**WORK ORDER:** Exclude the pictures from your copy, and reproduce each entry below verbatim.

**RECORD SET:**

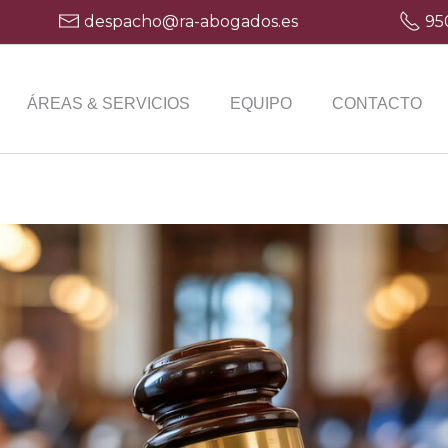
despacho@ra-abogados.es
95
ÁREAS & SERVICIOS
EQUIPO
CONTACTO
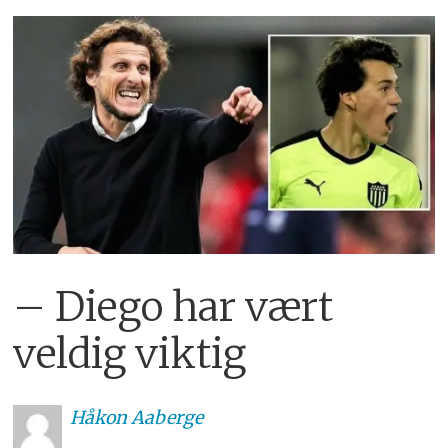
– Diego har vært
veldig viktig
Håkon
Aaberge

**TASK RESULT:**
despacho@ra-abogados.es
95
ÁREAS & SERVICIOS
EQUIPO
CONTACTO
– Diego har vært
veldig viktig
Håkon
Aaberge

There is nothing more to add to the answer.